What to produce ▸ Please write out every line of the listing without alteration, but omit the images.

Recorded information ▸

- - - - - - -

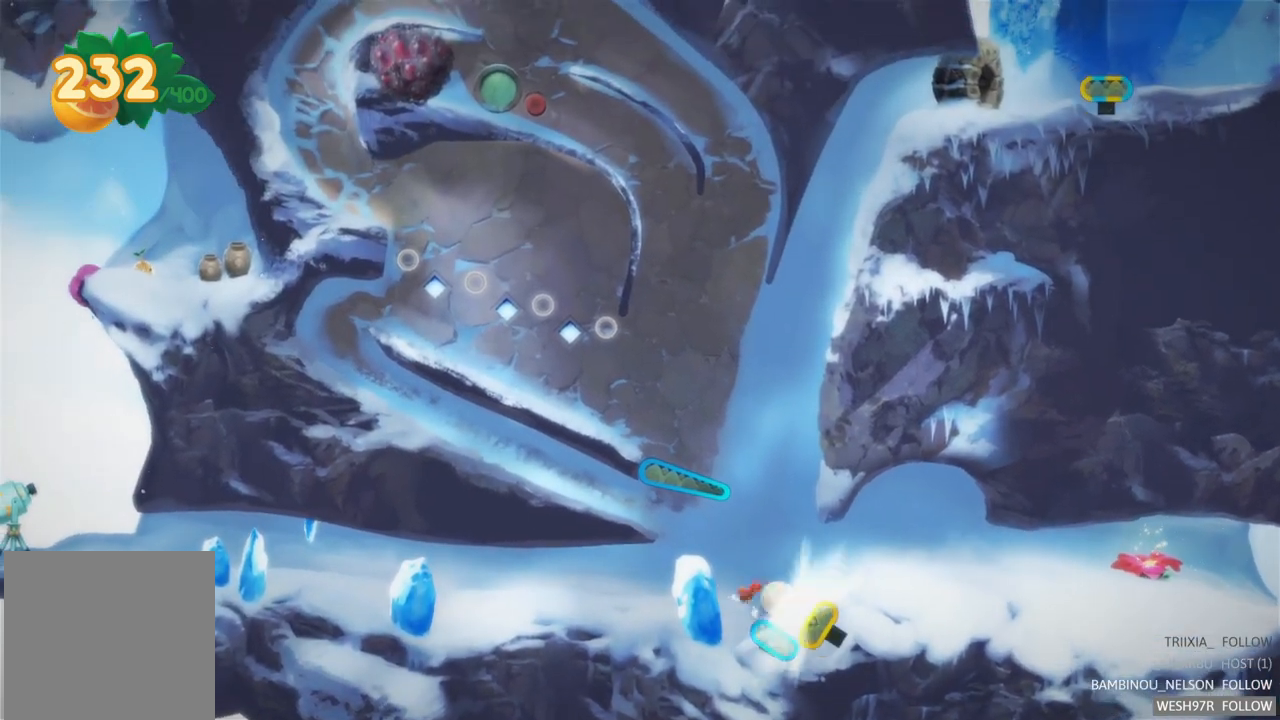
{"buttons": [], "left_stick": "center", "right_stick": "center", "events": [[267, "R2", "up"]]}
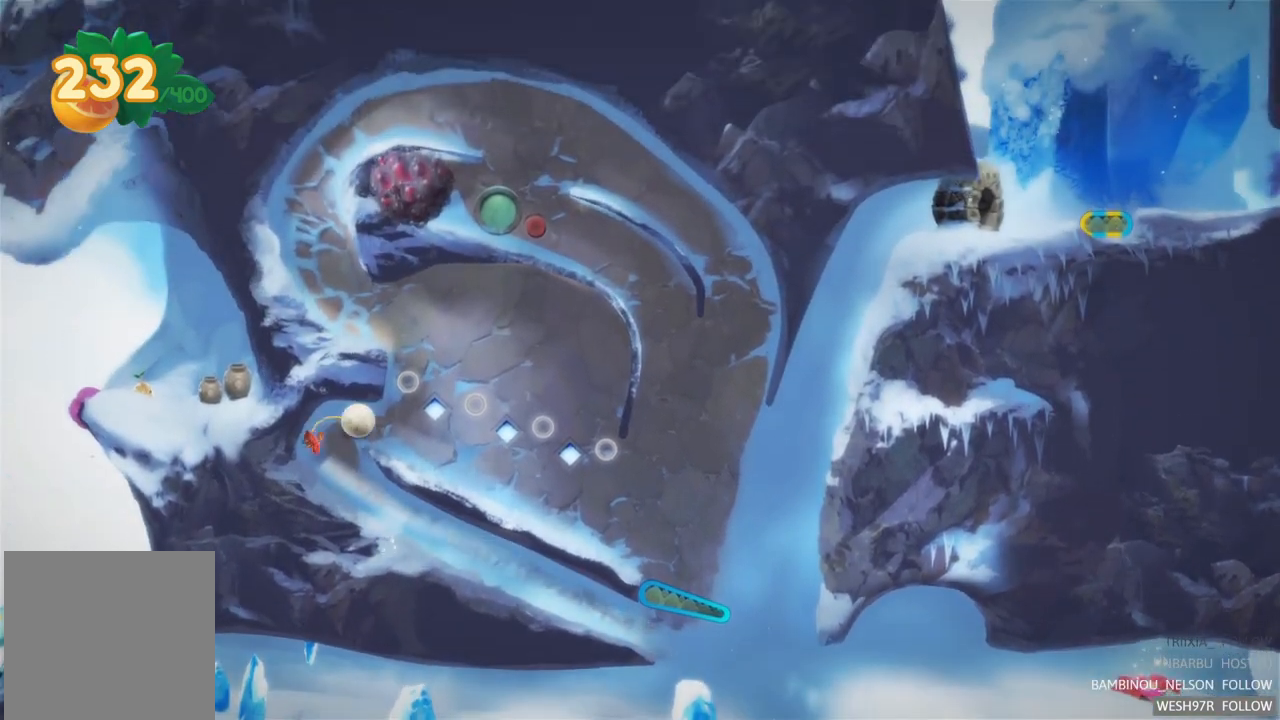
{"buttons": [], "left_stick": "center", "right_stick": "center", "events": []}
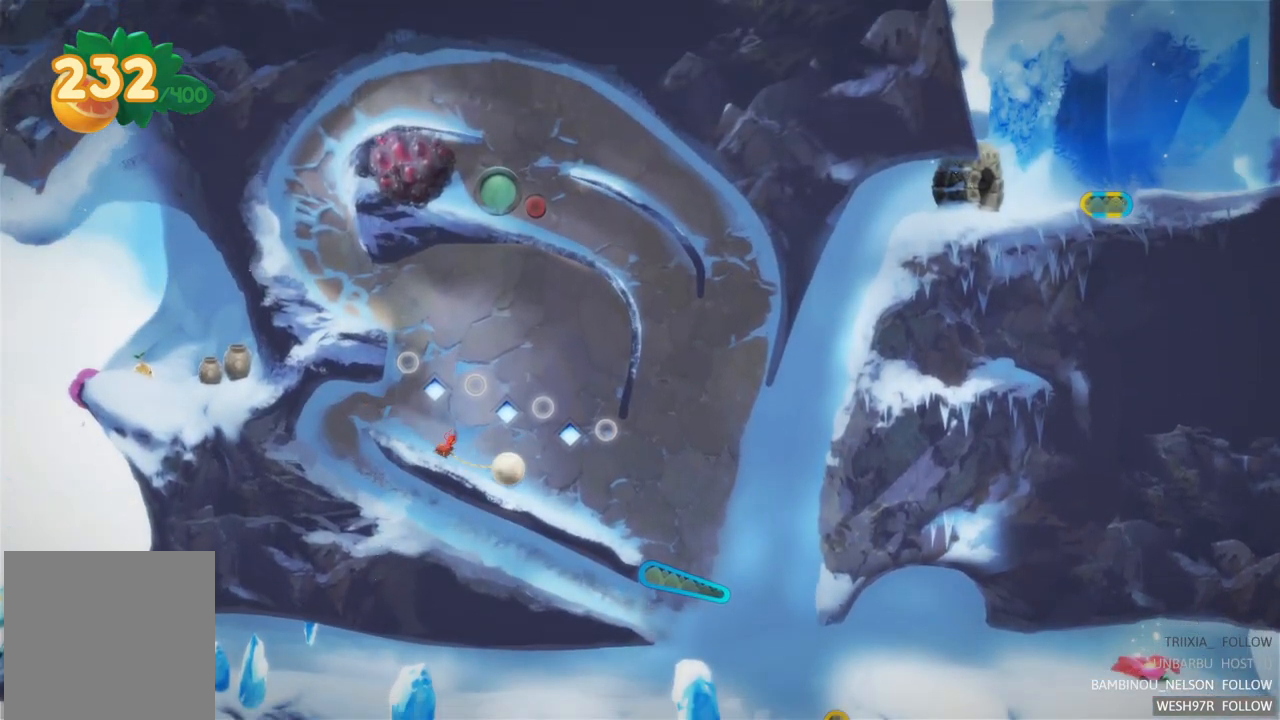
{"buttons": [], "left_stick": "center", "right_stick": "center", "events": []}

- - - - - - -

Worked solution ▸
{"buttons": [], "left_stick": "center", "right_stick": "center", "events": [[267, "R2", "up"]]}
{"buttons": [], "left_stick": "center", "right_stick": "center", "events": []}
{"buttons": [], "left_stick": "center", "right_stick": "center", "events": []}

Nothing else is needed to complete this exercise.